■ THE PROBLEM ■
Scan the material for "Produktkatalog". Copy every line it appears in.

*** LISTED ENTRIES ***

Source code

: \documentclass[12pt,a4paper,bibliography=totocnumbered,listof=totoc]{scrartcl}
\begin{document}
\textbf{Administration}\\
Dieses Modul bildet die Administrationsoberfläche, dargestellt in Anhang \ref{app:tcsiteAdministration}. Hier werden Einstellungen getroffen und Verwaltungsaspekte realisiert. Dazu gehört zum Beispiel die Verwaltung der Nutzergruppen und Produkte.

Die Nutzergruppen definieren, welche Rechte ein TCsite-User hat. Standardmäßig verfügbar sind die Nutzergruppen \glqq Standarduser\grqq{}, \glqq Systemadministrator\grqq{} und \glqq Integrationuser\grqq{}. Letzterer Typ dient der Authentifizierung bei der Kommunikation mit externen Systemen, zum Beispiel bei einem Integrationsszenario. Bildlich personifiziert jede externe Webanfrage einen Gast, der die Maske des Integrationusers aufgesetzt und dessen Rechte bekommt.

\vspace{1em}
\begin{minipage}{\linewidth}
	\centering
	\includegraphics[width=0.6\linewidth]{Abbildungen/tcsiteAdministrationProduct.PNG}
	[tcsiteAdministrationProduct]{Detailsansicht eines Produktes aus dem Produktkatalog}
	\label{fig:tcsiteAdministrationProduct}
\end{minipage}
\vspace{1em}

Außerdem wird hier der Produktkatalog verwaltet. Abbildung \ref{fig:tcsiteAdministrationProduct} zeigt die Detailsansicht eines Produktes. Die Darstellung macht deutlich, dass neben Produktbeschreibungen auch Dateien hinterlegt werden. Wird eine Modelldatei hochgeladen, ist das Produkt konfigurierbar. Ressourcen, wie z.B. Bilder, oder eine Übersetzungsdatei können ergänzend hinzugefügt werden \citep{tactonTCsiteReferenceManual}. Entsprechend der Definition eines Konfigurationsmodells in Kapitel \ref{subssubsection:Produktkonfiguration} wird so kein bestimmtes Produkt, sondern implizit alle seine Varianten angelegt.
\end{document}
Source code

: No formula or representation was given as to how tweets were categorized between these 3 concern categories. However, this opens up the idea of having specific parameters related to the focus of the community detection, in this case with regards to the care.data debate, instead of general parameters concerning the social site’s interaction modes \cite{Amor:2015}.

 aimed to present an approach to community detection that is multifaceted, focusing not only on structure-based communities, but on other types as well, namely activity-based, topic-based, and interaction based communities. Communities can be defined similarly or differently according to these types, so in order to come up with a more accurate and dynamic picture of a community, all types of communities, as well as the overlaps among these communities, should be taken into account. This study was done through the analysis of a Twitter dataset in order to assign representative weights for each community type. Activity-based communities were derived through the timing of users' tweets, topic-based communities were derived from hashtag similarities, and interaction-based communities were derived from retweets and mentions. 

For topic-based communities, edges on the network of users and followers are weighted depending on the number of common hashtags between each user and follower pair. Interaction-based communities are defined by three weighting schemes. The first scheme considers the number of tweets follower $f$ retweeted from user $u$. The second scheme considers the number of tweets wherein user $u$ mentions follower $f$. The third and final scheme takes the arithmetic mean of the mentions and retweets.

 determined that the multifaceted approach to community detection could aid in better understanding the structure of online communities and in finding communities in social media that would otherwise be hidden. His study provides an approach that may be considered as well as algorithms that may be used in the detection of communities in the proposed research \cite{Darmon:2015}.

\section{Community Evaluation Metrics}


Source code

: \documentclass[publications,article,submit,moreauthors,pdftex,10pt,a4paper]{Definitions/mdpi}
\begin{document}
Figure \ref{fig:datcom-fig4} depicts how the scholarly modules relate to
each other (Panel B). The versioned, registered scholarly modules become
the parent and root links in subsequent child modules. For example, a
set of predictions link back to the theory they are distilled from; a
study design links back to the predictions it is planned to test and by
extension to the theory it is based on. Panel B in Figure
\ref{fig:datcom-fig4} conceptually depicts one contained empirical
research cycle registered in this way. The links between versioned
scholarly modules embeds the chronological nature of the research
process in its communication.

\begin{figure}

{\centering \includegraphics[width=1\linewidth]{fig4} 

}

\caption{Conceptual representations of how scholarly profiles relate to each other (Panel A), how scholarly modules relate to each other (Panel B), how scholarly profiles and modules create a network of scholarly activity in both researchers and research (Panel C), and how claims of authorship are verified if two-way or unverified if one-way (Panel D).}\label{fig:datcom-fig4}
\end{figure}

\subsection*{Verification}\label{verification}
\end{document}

*** End of LISTED ENTRIES ***

■ TASK ANSWER ■
	[tcsiteAdministrationProduct]{Detailsansicht eines Produktes aus dem Produktkatalog}
Außerdem wird hier der Produktkatalog verwaltet. Abbildung \ref{fig:tcsiteAdministrationProduct} zeigt die Detailsansicht eines Produktes. Die Darstellung macht deutlich, dass neben Produktbeschreibungen auch Dateien hinterlegt werden. Wird eine Modelldatei hochgeladen, ist das Produkt konfigurierbar. Ressourcen, wie z.B. Bilder, oder eine Übersetzungsdatei können ergänzend hinzugefügt werden \citep{tactonTCsiteReferenceManual}. Entsprechend der Definition eines Konfigurationsmodells in Kapitel \ref{subssubsection:Produktkonfiguration} wird so kein bestimmtes Produkt, sondern implizit alle seine Varianten angelegt.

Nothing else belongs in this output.